StevenReitsma / gensim-sklearn-wrapper

A scikit-learn wrapper for the gensim package for easy usage through scikit-learn's Pipeline and GridSearchCV classes.
MIT License
10 stars 2 forks source link

How to use with gridsearch? #1

Open hurcy opened 7 years ago

hurcy commented 7 years ago

I've got this error while I was fitting by GridSearchCV.

If no scoring is specified, the estimator passed should have a 'score' method. The estimator LdaTransformer(alpha='symmetric', chunksize=2000, decay=0.5, distributed=False, eta=None, eval_every=10, gamma_threshold=0.001, iterations=50, n_latent_topics=100, passes=1, update_every=1) does not.

So, I read the manual(http://scikit-learn.org/stable/developers/contributing.html#rolling-your-own-estimator). Some functions should be implemented to use GridSearchCV.

How did you do it?

StevenReitsma commented 7 years ago

It's been a while since I made this. Back then I don't think having a fit_transform() and a score() was required. Adding fit_transform() should be trivial:

def fit_transform(self, X, y=None):
    return self.fit(X, y).transform(X)

For your error with the score() method: indeed the last step in a pipeline or GridSearch should have a score method. However, usually you don't have LDA or LSI as the last step in your pipeline, since it's often a preprocessing step for a classifier. In theory you can add a score() method to the LsiTransformer and LdaTransformer classes, but that wouldn't necessarily make sense. It's quite hard to determine the goodness of fit of LDA/LSI since it just creates topic embeddings, which aren't inherently good or bad. I would consider adding a classifier to your pipeline and using that plus your document labels to determine the goodness of fit of your LDA preprocessing (keeping the classifier parameters constant).

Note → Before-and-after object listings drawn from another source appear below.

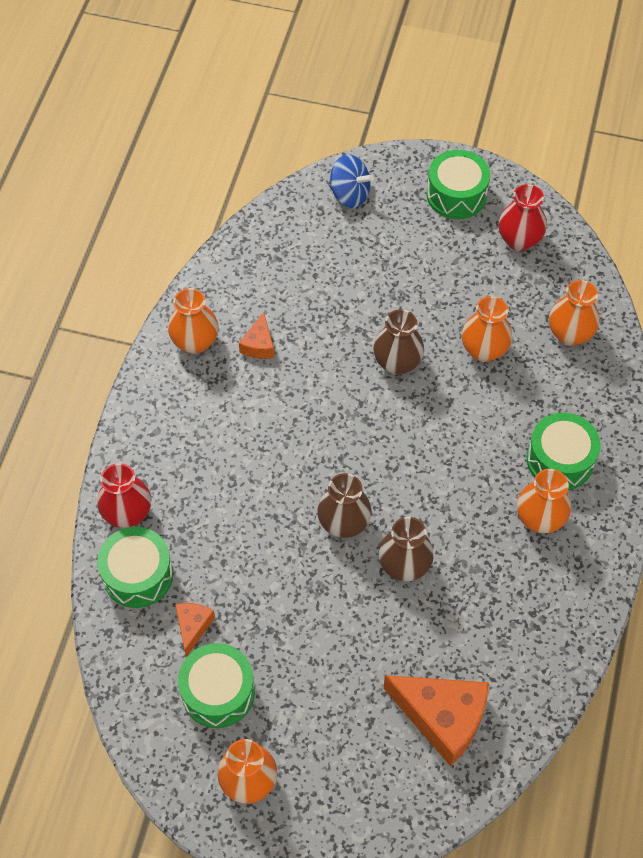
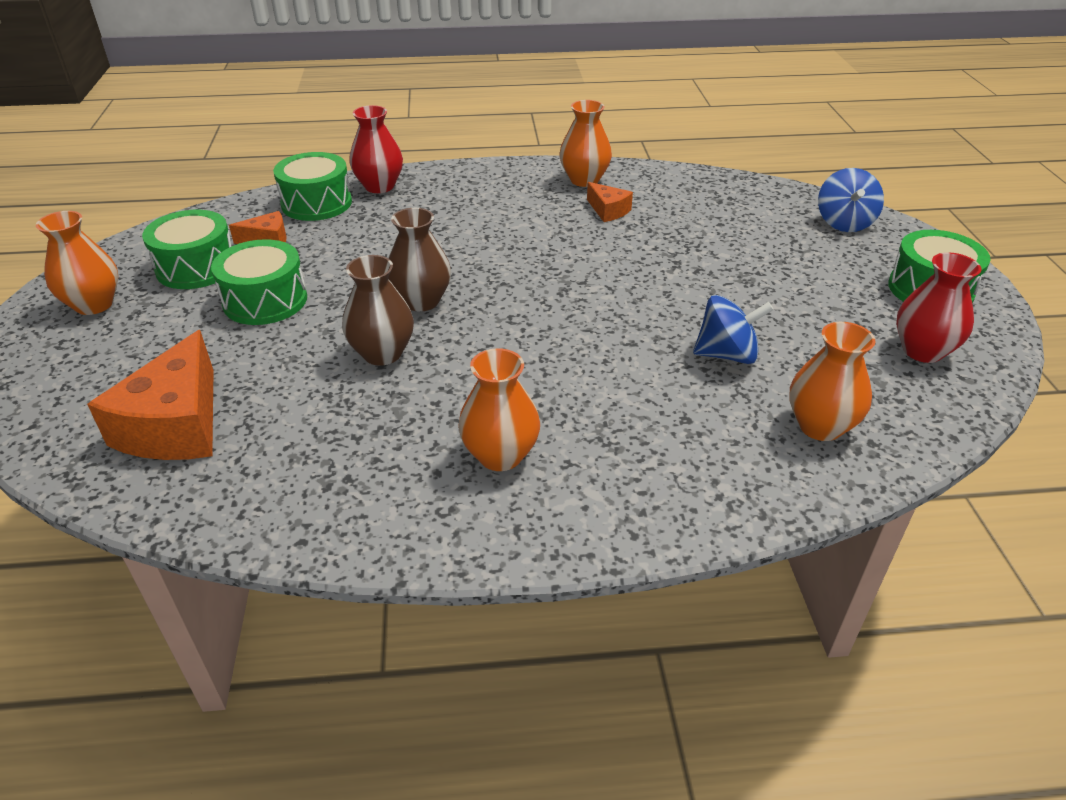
camera: 70 degrees right, 20 degrees down
orange cheese [239,312,274,359] -> orange cheese turned 120 degrees counterclockwise [587,182,633,222]
brown vase [373,309,424,375] -> none
orange vase [462,296,512,362] -> blue spinning top [693,295,774,364]
green drum [527,413,601,490] -> green drum moved to [211,239,307,325]

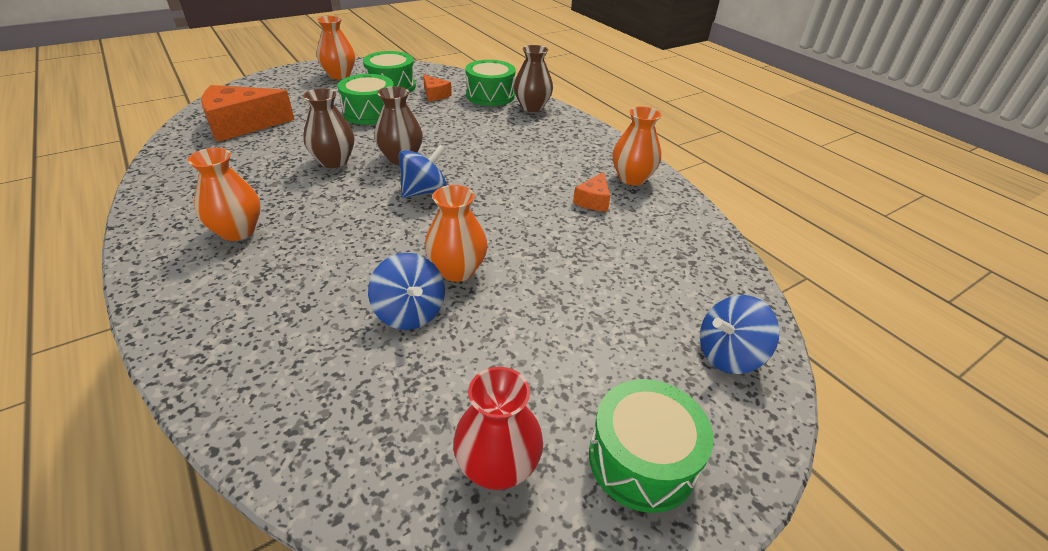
camera: 60 degrees right, 0 degrees up
red vase [349,105,403,193] -> brown vase [514,45,553,112]
orange vase [790,322,876,441] -> orange vase moved to [425,185,488,282]
none -> blue spinning top [399,144,447,198]

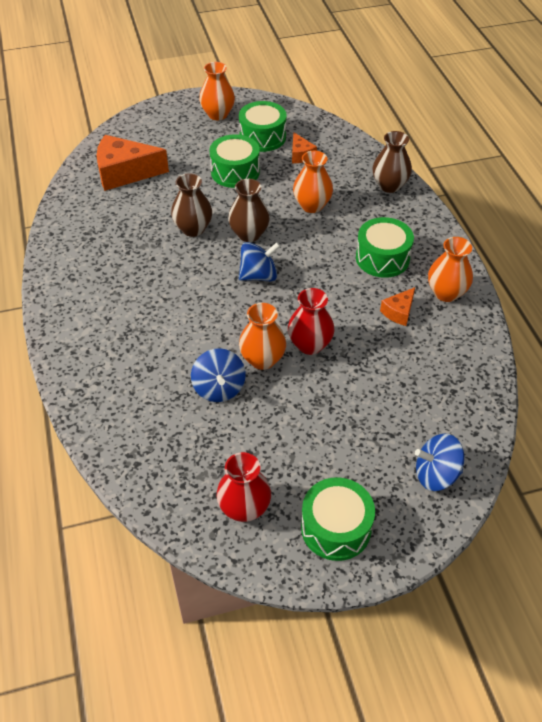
camera: 20 degrees right, 10 degrees up
orange vase [188,148,261,241] -> orange vase moved to [293,151,333,213]
green drum [465,60,515,106] -> green drum moved to [356,217,414,278]
none -> red vase [288,288,335,355]

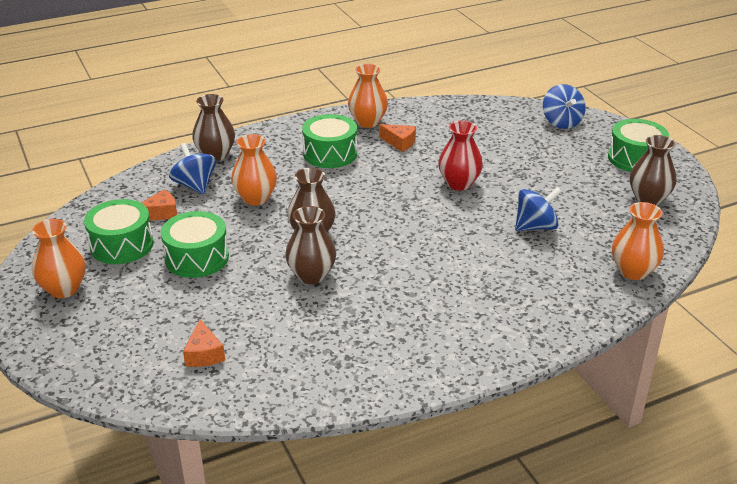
camera: 100 degrees left, 15 degrees down
orange cheese [97,135,169,191] -> orange cheese [183,319,225,367], size x0.50
red vase [217,452,271,522] -> brown vase [629,135,676,206]
blue spinning top [239,242,281,281] -> blue spinning top moved to [169,143,216,194]
orange vase [239,303,286,370] -> orange vase moved to [612,202,664,280]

Feel free to comment if you have further questions!

hurcy commented 7 years ago

@StevenReitsma Thanks for your answer. Now I understand why you named it LdaTransformer.

I think perplexity, topic_coherence can be qualitative metrics to determine the goodness of fit. Since we need to determine the number of topics for LDA, I think score() function can help to choose the best number of topics.

StevenReitsma commented 7 years ago

Thanks for those links. Looks like you can definitely use those metrics to get an approximation of the goodness of fit and that should be fine if your ultimate goal is to have a good topic coherence or a good perplexity. However, in a real world use-case your goal is usually not to have a good topic coherence or a good perplexity but to have a good classification or regression performance. Hence my comment to add a classifier in your pipeline to be sure of the performance of your actual problem.

But again, if you're instead working on a research problem where the goal is to have good topic coherence, perplexity, or another metric, then using those to do a GridSearch should be a perfect solution! Adding that as a score() method to the classes shouldn't be too hard as the gensim models expose perplexity and topic coherence.

hurcy commented 7 years ago

@StevenReitsma Thanks again. I'm considering your comment!